Set down exactly the lines in the records below that run from the line with "You should have removed" to the line with "blank and comment lines (start", inclusive, and nothing more.

RECORDS FOR PROCESSING START

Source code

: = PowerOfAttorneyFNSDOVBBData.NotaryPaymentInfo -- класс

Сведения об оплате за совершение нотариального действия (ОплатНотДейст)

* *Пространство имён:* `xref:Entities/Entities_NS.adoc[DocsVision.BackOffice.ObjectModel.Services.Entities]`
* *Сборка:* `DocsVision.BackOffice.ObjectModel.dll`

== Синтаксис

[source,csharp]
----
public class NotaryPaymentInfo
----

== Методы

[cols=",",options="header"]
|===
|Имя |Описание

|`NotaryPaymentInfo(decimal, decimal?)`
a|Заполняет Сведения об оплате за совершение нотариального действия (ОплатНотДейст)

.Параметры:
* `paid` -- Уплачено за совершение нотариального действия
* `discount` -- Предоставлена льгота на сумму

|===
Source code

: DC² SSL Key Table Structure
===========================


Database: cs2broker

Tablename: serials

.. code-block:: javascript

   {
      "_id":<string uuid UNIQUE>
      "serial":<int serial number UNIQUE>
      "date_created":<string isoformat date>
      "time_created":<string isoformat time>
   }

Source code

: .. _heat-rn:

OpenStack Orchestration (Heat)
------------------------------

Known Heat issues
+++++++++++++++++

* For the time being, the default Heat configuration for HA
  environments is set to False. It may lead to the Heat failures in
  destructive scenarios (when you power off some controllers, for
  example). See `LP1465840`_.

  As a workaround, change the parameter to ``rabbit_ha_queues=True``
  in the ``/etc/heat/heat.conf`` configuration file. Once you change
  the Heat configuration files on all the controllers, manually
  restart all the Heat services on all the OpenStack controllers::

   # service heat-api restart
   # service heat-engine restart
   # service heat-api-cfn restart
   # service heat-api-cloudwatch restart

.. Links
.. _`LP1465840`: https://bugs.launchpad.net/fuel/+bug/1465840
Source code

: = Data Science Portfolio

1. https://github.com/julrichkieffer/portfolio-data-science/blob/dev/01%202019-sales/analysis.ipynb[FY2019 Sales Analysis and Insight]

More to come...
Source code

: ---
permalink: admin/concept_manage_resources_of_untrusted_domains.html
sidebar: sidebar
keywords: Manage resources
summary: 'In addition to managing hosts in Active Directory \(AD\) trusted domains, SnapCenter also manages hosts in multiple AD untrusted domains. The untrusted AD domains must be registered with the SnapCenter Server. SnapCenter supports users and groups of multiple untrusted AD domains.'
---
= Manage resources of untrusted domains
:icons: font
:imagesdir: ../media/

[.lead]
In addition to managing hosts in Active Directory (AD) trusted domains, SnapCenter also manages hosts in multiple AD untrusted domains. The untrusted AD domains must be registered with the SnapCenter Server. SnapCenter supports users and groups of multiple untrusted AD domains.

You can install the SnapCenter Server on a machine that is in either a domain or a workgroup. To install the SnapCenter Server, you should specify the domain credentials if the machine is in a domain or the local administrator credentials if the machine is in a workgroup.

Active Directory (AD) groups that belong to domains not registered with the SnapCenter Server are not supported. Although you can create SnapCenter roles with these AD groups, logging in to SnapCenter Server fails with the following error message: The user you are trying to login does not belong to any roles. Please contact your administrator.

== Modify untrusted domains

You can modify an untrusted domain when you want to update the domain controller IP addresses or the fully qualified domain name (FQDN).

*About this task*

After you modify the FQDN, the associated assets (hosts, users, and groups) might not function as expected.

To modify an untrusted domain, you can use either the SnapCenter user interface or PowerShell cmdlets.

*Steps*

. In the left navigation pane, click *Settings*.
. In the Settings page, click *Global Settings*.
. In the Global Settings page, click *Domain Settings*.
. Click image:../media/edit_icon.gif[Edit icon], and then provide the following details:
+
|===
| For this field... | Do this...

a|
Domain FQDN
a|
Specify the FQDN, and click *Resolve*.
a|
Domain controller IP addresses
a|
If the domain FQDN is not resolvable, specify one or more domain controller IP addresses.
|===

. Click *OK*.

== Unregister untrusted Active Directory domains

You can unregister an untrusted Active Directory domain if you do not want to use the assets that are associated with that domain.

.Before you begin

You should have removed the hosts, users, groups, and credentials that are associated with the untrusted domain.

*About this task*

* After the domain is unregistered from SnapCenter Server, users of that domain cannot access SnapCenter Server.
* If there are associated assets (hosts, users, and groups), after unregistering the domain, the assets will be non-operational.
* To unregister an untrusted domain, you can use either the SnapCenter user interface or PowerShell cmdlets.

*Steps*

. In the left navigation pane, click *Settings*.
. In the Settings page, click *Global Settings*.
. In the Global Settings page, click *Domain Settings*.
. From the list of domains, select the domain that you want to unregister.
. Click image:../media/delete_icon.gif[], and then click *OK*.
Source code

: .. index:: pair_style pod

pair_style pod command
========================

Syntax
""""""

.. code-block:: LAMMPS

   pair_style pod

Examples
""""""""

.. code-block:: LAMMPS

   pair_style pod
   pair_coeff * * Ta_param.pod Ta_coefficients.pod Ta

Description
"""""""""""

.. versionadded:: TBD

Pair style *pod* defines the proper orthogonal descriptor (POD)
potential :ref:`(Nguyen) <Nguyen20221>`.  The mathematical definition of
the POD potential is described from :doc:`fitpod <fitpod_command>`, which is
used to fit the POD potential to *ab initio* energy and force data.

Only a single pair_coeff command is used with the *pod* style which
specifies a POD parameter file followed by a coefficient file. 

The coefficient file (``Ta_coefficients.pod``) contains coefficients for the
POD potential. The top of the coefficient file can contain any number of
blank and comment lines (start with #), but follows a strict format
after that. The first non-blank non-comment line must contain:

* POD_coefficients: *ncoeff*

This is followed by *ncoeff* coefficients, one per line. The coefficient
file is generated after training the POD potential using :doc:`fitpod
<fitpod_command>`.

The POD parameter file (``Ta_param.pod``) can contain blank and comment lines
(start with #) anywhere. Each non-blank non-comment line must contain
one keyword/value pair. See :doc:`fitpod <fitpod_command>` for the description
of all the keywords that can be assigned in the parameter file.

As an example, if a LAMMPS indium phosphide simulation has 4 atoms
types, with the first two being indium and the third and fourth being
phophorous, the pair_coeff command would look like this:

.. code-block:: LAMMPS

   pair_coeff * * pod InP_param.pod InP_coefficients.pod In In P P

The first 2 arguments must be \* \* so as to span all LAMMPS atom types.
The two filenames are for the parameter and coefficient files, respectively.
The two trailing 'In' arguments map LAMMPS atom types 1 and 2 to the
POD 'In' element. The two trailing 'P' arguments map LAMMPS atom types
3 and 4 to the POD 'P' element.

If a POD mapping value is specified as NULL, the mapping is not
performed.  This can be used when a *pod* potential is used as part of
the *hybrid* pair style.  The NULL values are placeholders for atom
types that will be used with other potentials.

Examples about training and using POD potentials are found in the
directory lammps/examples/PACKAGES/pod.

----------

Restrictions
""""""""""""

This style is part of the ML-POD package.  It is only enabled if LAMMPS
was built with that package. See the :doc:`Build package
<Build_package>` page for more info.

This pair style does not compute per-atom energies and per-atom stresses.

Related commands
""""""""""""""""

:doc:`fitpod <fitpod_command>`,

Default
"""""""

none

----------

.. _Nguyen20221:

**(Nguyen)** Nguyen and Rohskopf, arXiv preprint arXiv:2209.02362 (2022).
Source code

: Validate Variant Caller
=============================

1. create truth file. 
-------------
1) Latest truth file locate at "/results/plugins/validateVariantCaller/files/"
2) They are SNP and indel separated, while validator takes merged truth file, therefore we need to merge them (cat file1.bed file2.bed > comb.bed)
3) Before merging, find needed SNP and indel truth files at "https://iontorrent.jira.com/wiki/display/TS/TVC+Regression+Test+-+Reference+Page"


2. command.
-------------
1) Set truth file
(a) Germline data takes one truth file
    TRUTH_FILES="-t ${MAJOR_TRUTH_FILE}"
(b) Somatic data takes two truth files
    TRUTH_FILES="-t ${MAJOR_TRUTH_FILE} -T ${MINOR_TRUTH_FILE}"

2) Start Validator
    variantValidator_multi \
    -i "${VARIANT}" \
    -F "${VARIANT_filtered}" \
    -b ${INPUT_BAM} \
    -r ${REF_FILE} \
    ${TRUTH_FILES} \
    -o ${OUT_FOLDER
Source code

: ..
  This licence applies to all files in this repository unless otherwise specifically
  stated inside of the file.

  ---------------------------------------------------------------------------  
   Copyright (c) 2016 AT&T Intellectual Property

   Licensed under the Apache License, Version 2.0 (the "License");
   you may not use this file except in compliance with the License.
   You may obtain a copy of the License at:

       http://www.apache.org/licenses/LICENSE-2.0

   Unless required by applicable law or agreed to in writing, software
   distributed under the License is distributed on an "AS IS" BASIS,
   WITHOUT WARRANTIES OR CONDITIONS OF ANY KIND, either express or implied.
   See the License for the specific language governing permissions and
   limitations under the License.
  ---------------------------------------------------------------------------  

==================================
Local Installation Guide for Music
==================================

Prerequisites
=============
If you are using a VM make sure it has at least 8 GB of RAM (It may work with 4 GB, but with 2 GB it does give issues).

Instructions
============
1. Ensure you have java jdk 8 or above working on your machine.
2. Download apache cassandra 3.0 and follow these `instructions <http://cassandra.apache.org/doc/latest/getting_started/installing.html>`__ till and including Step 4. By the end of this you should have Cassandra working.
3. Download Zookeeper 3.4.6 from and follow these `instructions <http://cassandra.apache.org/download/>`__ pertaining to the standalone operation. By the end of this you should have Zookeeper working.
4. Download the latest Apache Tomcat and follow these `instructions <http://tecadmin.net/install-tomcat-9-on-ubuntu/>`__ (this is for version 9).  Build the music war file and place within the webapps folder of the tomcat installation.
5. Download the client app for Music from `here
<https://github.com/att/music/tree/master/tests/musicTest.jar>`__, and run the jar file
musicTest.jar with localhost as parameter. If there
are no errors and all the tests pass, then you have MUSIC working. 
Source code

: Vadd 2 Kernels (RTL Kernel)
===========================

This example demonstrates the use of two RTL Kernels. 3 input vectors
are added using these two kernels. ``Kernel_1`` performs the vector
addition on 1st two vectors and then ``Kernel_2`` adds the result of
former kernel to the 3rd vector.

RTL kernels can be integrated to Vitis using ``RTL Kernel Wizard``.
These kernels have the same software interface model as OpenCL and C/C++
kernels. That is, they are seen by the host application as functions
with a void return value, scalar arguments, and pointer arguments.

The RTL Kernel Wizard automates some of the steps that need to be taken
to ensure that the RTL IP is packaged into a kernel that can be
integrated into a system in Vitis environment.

RECORDS FOR PROCESSING END

## [COMPLETED TASK]
You should have removed the hosts, users, groups, and credentials that are associated with the untrusted domain.

*About this task*

* After the domain is unregistered from SnapCenter Server, users of that domain cannot access SnapCenter Server.
* If there are associated assets (hosts, users, and groups), after unregistering the domain, the assets will be non-operational.
* To unregister an untrusted domain, you can use either the SnapCenter user interface or PowerShell cmdlets.

*Steps*

. In the left navigation pane, click *Settings*.
. In the Settings page, click *Global Settings*.
. In the Global Settings page, click *Domain Settings*.
. From the list of domains, select the domain that you want to unregister.
. Click image:../media/delete_icon.gif[], and then click *OK*.
Source code

: .. index:: pair_style pod

pair_style pod command
========================

Syntax
""""""

.. code-block:: LAMMPS

   pair_style pod

Examples
""""""""

.. code-block:: LAMMPS

   pair_style pod
   pair_coeff * * Ta_param.pod Ta_coefficients.pod Ta

Description
"""""""""""

.. versionadded:: TBD

Pair style *pod* defines the proper orthogonal descriptor (POD)
potential :ref:`(Nguyen) <Nguyen20221>`.  The mathematical definition of
the POD potential is described from :doc:`fitpod <fitpod_command>`, which is
used to fit the POD potential to *ab initio* energy and force data.

Only a single pair_coeff command is used with the *pod* style which
specifies a POD parameter file followed by a coefficient file. 

The coefficient file (``Ta_coefficients.pod``) contains coefficients for the
POD potential. The top of the coefficient file can contain any number of
blank and comment lines (start with #), but follows a strict format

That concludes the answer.